Tarif 100 Persen dari Trump Jika Perang Ukraina Tak Usai: Rusia Tidak Peduli
Presiden Amerika Serikat, Donald J. Trump, kembali menggebrak wacana internasional dengan pernyataan kontroversialnya. Dalam sebuah kampanye baru-baru ini, Trump menyatakan bahwa negara-negara yang tidak menghentikan konflik di Ukraina bisa dikenakan tarif impor hingga 100 persen jika ia kembali menjabat sebagai Presiden.
Ancaman tersebut ditujukan sebagai bentuk tekanan ekonomi terhadap negara-negara yang mendukung kelanjutan perang, baik secara langsung maupun melalui pasokan senjata ke Ukraina. Namun, reaksi dari pihak yang paling disorot, yakni Rusia, terkesan tenang dan tak tergoyahkan.
Trump Ingin Perang Ukraina Segera Diakhiri
Dalam pernyataannya, Trump mengklaim bahwa perang Ukraina bisa dihentikan “dalam satu hari” jika pendekatan diplomatik dan ekonomi dilakukan dengan keras dan tanpa kompromi.
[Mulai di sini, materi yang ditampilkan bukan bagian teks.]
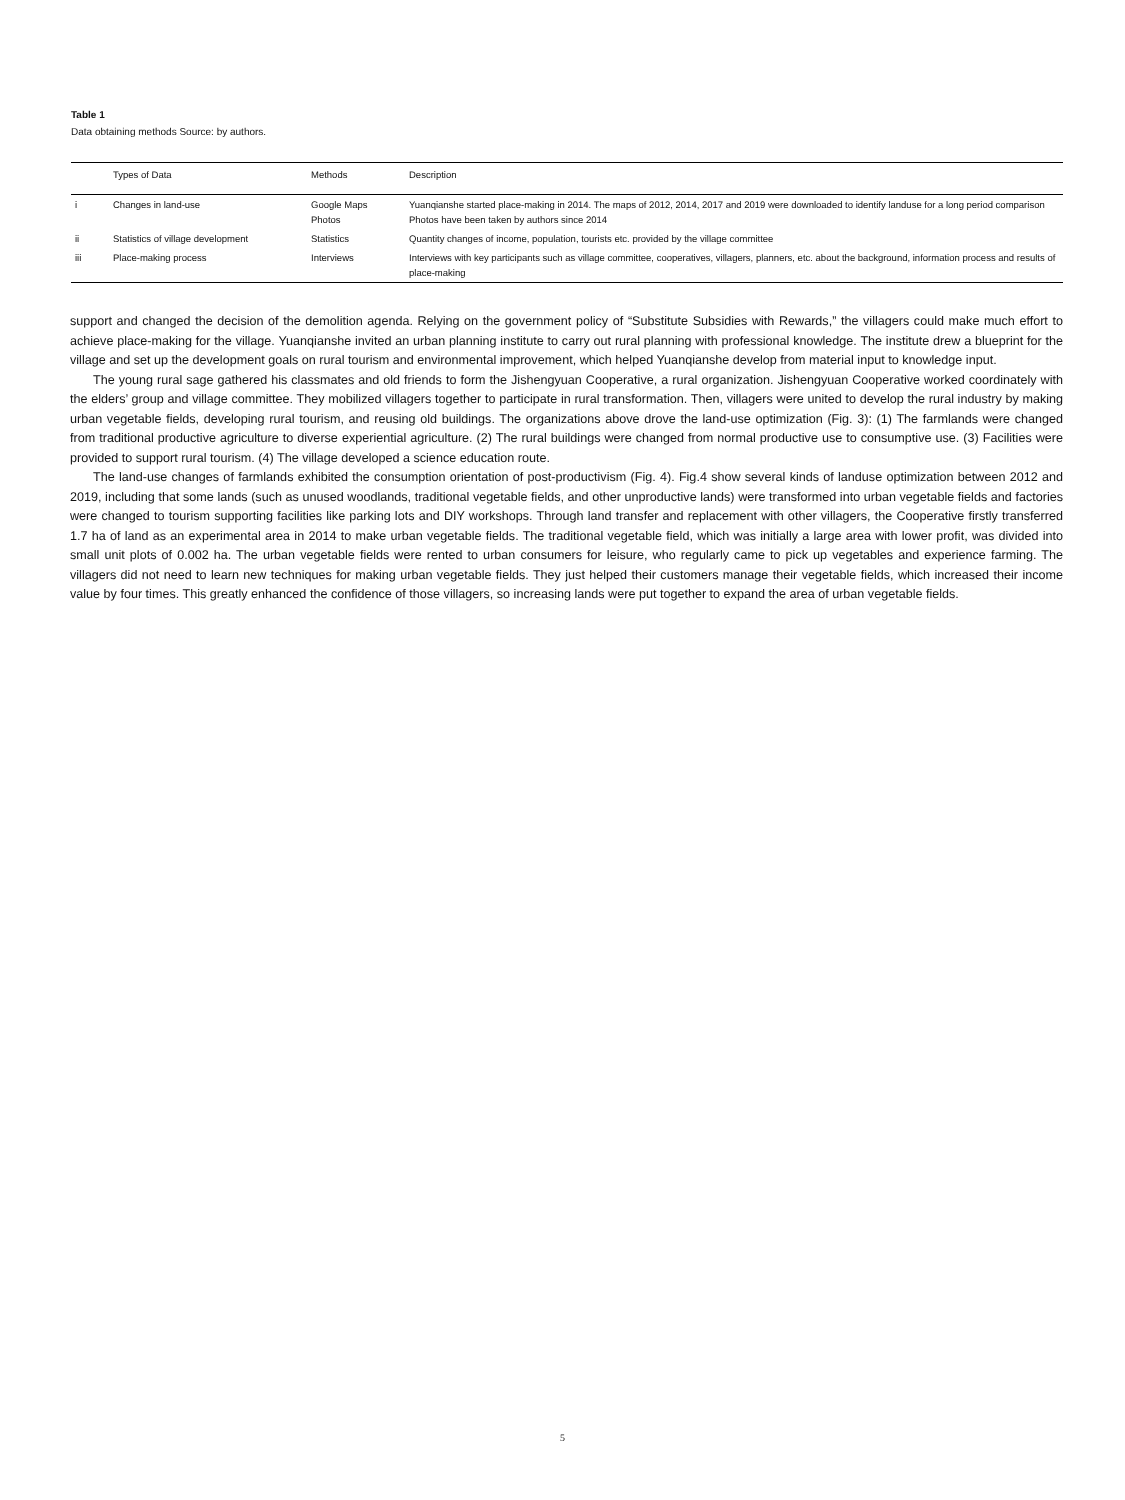Table 1
Data obtaining methods Source: by authors.
| | Types of Data | Methods | Description |
| --- | --- | --- | --- |
| i | Changes in land-use | Google Maps Photos | Yuanqianshe started place-making in 2014. The maps of 2012, 2014, 2017 and 2019 were downloaded to identify landuse for a long period comparison Photos have been taken by authors since 2014 |
| ii | Statistics of village development | Statistics | Quantity changes of income, population, tourists etc. provided by the village committee |
| iii | Place-making process | Interviews | Interviews with key participants such as village committee, cooperatives, villagers, planners, etc. about the background, information process and results of place-making |
support and changed the decision of the demolition agenda. Relying on the government policy of “Substitute Subsidies with Rewards,” the villagers could make much effort to achieve place-making for the village. Yuanqianshe invited an urban planning institute to carry out rural planning with professional knowledge. The institute drew a blueprint for the village and set up the development goals on rural tourism and environmental improvement, which helped Yuanqianshe develop from material input to knowledge input.
The young rural sage gathered his classmates and old friends to form the Jishengyuan Cooperative, a rural organization. Jishengyuan Cooperative worked coordinately with the elders’ group and village committee. They mobilized villagers together to participate in rural transformation. Then, villagers were united to develop the rural industry by making urban vegetable fields, developing rural tourism, and reusing old buildings. The organizations above drove the land-use optimization (Fig. 3): (1) The farmlands were changed from traditional productive agriculture to diverse experiential agriculture. (2) The rural buildings were changed from normal productive use to consumptive use. (3) Facilities were provided to support rural tourism. (4) The village developed a science education route.
The land-use changes of farmlands exhibited the consumption orientation of post-productivism (Fig. 4). Fig.4 show several kinds of landuse optimization between 2012 and 2019, including that some lands (such as unused woodlands, traditional vegetable fields, and other unproductive lands) were transformed into urban vegetable fields and factories were changed to tourism supporting facilities like parking lots and DIY workshops. Through land transfer and replacement with other villagers, the Cooperative firstly transferred 1.7 ha of land as an experimental area in 2014 to make urban vegetable fields. The traditional vegetable field, which was initially a large area with lower profit, was divided into small unit plots of 0.002 ha. The urban vegetable fields were rented to urban consumers for leisure, who regularly came to pick up vegetables and experience farming. The villagers did not need to learn new techniques for making urban vegetable fields. They just helped their customers manage their vegetable fields, which increased their income value by four times. This greatly enhanced the confidence of those villagers, so increasing lands were put together to expand the area of urban vegetable fields.
5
Ia menuding pemerintahan saat ini dan aliansi Barat sebagai pihak yang memperpanjang konflik dengan mengucurkan bantuan militer dan dana besar ke Kyiv.
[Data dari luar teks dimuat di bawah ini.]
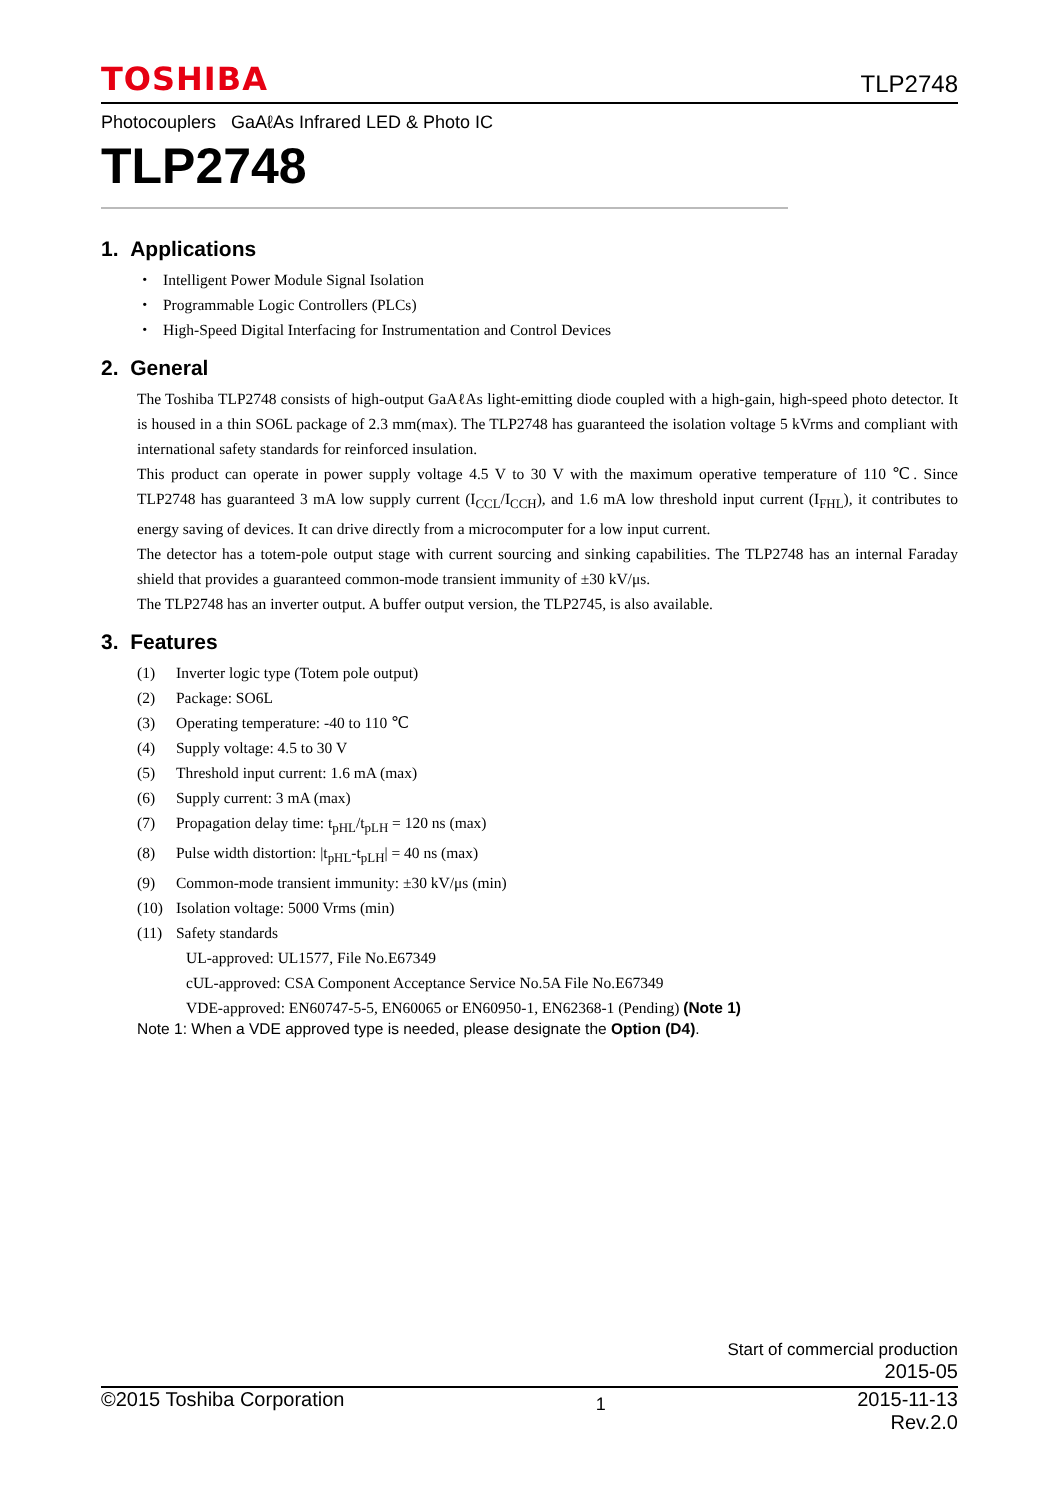TOSHIBA TLP2748
Photocouplers GaAℓAs Infrared LED & Photo IC
TLP2748
1. Applications
・ Intelligent Power Module Signal Isolation
・ Programmable Logic Controllers (PLCs)
・ High-Speed Digital Interfacing for Instrumentation and Control Devices
2. General
The Toshiba TLP2748 consists of high-output GaAℓAs light-emitting diode coupled with a high-gain, high-speed photo detector. It is housed in a thin SO6L package of 2.3 mm(max). The TLP2748 has guaranteed the isolation voltage 5 kVrms and compliant with international safety standards for reinforced insulation.
This product can operate in power supply voltage 4.5 V to 30 V with the maximum operative temperature of 110 ℃. Since TLP2748 has guaranteed 3 mA low supply current (I<sub>CCL</sub>/I<sub>CCH</sub>), and 1.6 mA low threshold input current (I<sub>FHL</sub>), it contributes to energy saving of devices. It can drive directly from a microcomputer for a low input current.
The detector has a totem-pole output stage with current sourcing and sinking capabilities. The TLP2748 has an internal Faraday shield that provides a guaranteed common-mode transient immunity of ±30 kV/μs.
The TLP2748 has an inverter output. A buffer output version, the TLP2745, is also available.
3. Features
(1) Inverter logic type (Totem pole output)
(2) Package: SO6L
(3) Operating temperature: -40 to 110 ℃
(4) Supply voltage: 4.5 to 30 V
(5) Threshold input current: 1.6 mA (max)
(6) Supply current: 3 mA (max)
(7) Propagation delay time: t<sub>pHL</sub>/t<sub>pLH</sub> = 120 ns (max)
(8) Pulse width distortion: |t<sub>pHL</sub>-t<sub>pLH</sub>| = 40 ns (max)
(9) Common-mode transient immunity: ±30 kV/μs (min)
(10) Isolation voltage: 5000 Vrms (min)
(11) Safety standards
UL-approved: UL1577, File No.E67349
cUL-approved: CSA Component Acceptance Service No.5A File No.E67349
VDE-approved: EN60747-5-5, EN60065 or EN60950-1, EN62368-1 (Pending) (Note 1)
Note 1: When a VDE approved type is needed, please designate the Option (D4).
Start of commercial production
2015-05
©2015 Toshiba Corporation 1 2015-11-13
Rev.2.0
“Kalau mereka tidak berhenti, saya akan naikkan tarif sampai 100 persen. Kita tidak bisa terus membiarkan perang ini menyedot kekayaan dan keamanan dunia,” ujar Trump dengan nada tajam di hadapan pendukungnya.
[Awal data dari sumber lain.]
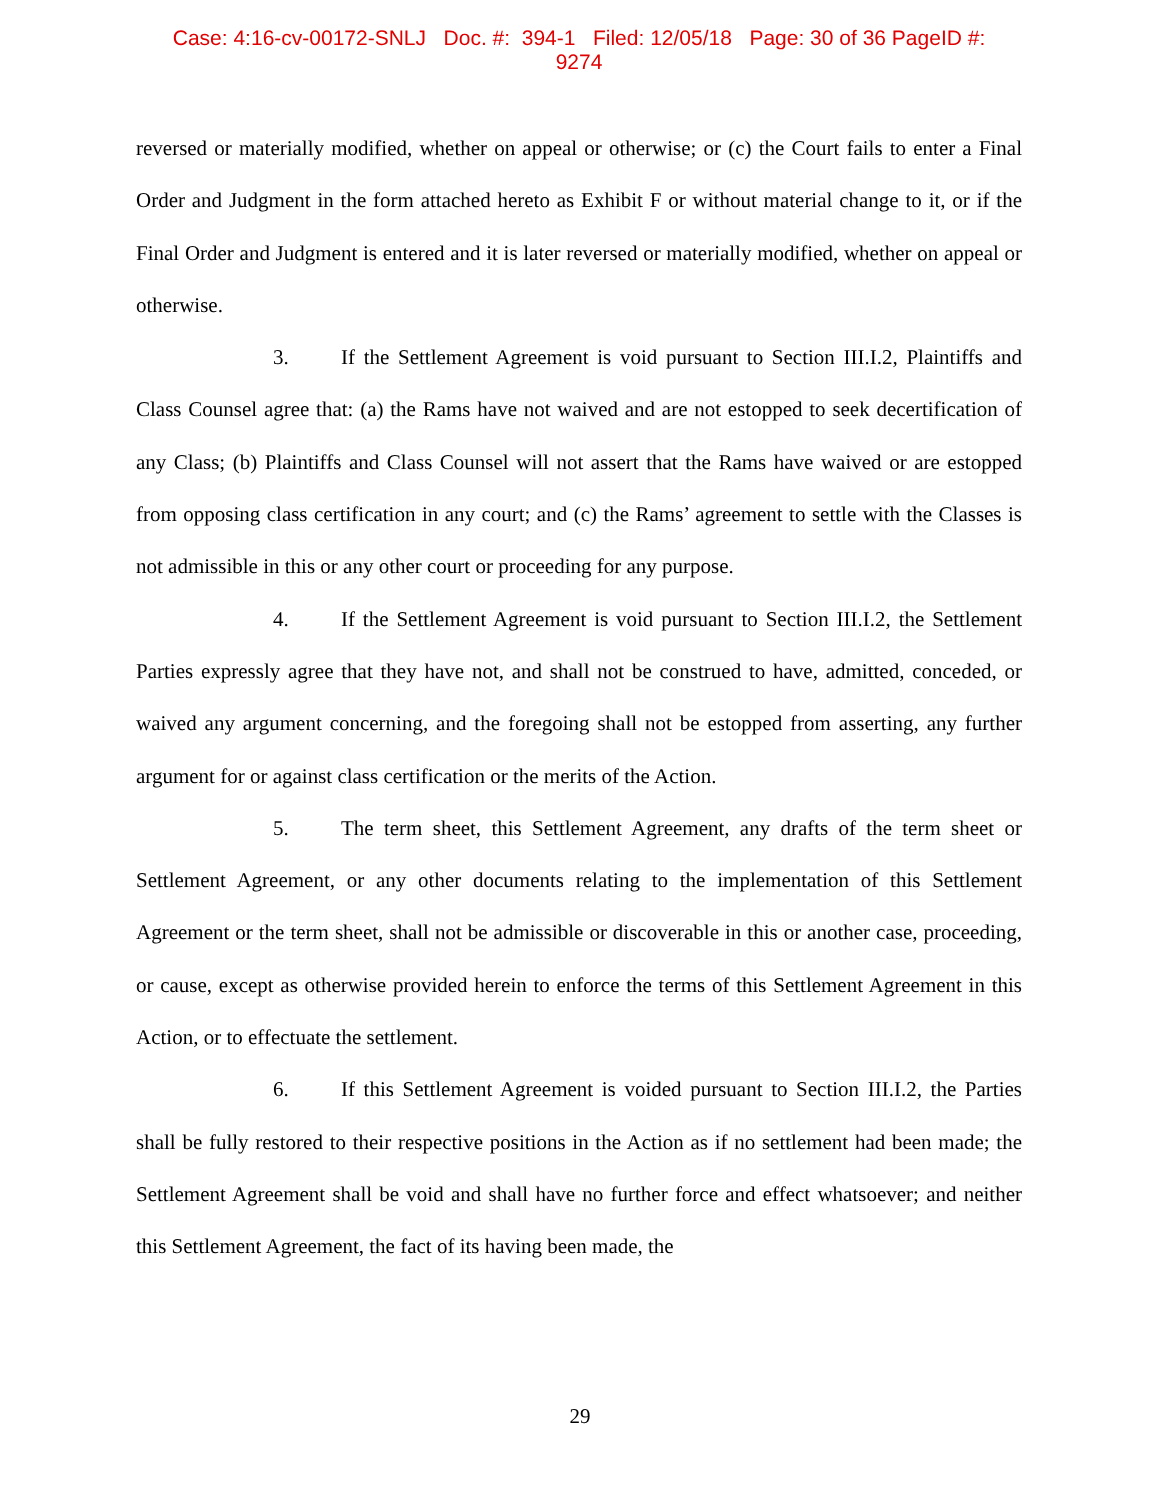Case: 4:16-cv-00172-SNLJ Doc. #: 394-1 Filed: 12/05/18 Page: 30 of 36 PageID #:
9274
reversed or materially modified, whether on appeal or otherwise; or (c) the Court fails to enter a Final Order and Judgment in the form attached hereto as Exhibit F or without material change to it, or if the Final Order and Judgment is entered and it is later reversed or materially modified, whether on appeal or otherwise.
3. If the Settlement Agreement is void pursuant to Section III.I.2, Plaintiffs and Class Counsel agree that: (a) the Rams have not waived and are not estopped to seek decertification of any Class; (b) Plaintiffs and Class Counsel will not assert that the Rams have waived or are estopped from opposing class certification in any court; and (c) the Rams’ agreement to settle with the Classes is not admissible in this or any other court or proceeding for any purpose.
4. If the Settlement Agreement is void pursuant to Section III.I.2, the Settlement Parties expressly agree that they have not, and shall not be construed to have, admitted, conceded, or waived any argument concerning, and the foregoing shall not be estopped from asserting, any further argument for or against class certification or the merits of the Action.
5. The term sheet, this Settlement Agreement, any drafts of the term sheet or Settlement Agreement, or any other documents relating to the implementation of this Settlement Agreement or the term sheet, shall not be admissible or discoverable in this or another case, proceeding, or cause, except as otherwise provided herein to enforce the terms of this Settlement Agreement in this Action, or to effectuate the settlement.
6. If this Settlement Agreement is voided pursuant to Section III.I.2, the Parties shall be fully restored to their respective positions in the Action as if no settlement had been made; the Settlement Agreement shall be void and shall have no further force and effect whatsoever; and neither this Settlement Agreement, the fact of its having been made, the
29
Rusia: Kami Tak Terpengaruh Ancaman Ekonomi
Menanggapi retorika Trump, perwakilan Kementerian Luar Negeri Rusia menyatakan bahwa Moskow tidak terpengaruh oleh tekanan eksternal, apalagi jika datang dalam bentuk ancaman tarif sepihak.
“Kami tidak menjalankan kebijakan luar negeri berdasarkan tekanan ekonomi dari negara lain, apalagi dari tokoh politik yang belum tentu memegang kekuasaan,” ujar seorang pejabat diplomatik Rusia seperti dikutip media lokal.
Sikap ini menegaskan bahwa bagi Rusia, kelanjutan operasi militer di Ukraina bukan sekadar persoalan ekonomi, melainkan bagian dari strategi geopolitik yang lebih besar.
Dunia Internasional Terbelah
Ancaman tarif dari Trump menuai berbagai respons dari dunia internasional. Sebagian pihak menganggapnya sebagai tekanan diplomatik yang agresif, namun tidak sedikit pula yang melihatnya sebagai siasat kampanye yang terlalu populis dan minim solusi praktis.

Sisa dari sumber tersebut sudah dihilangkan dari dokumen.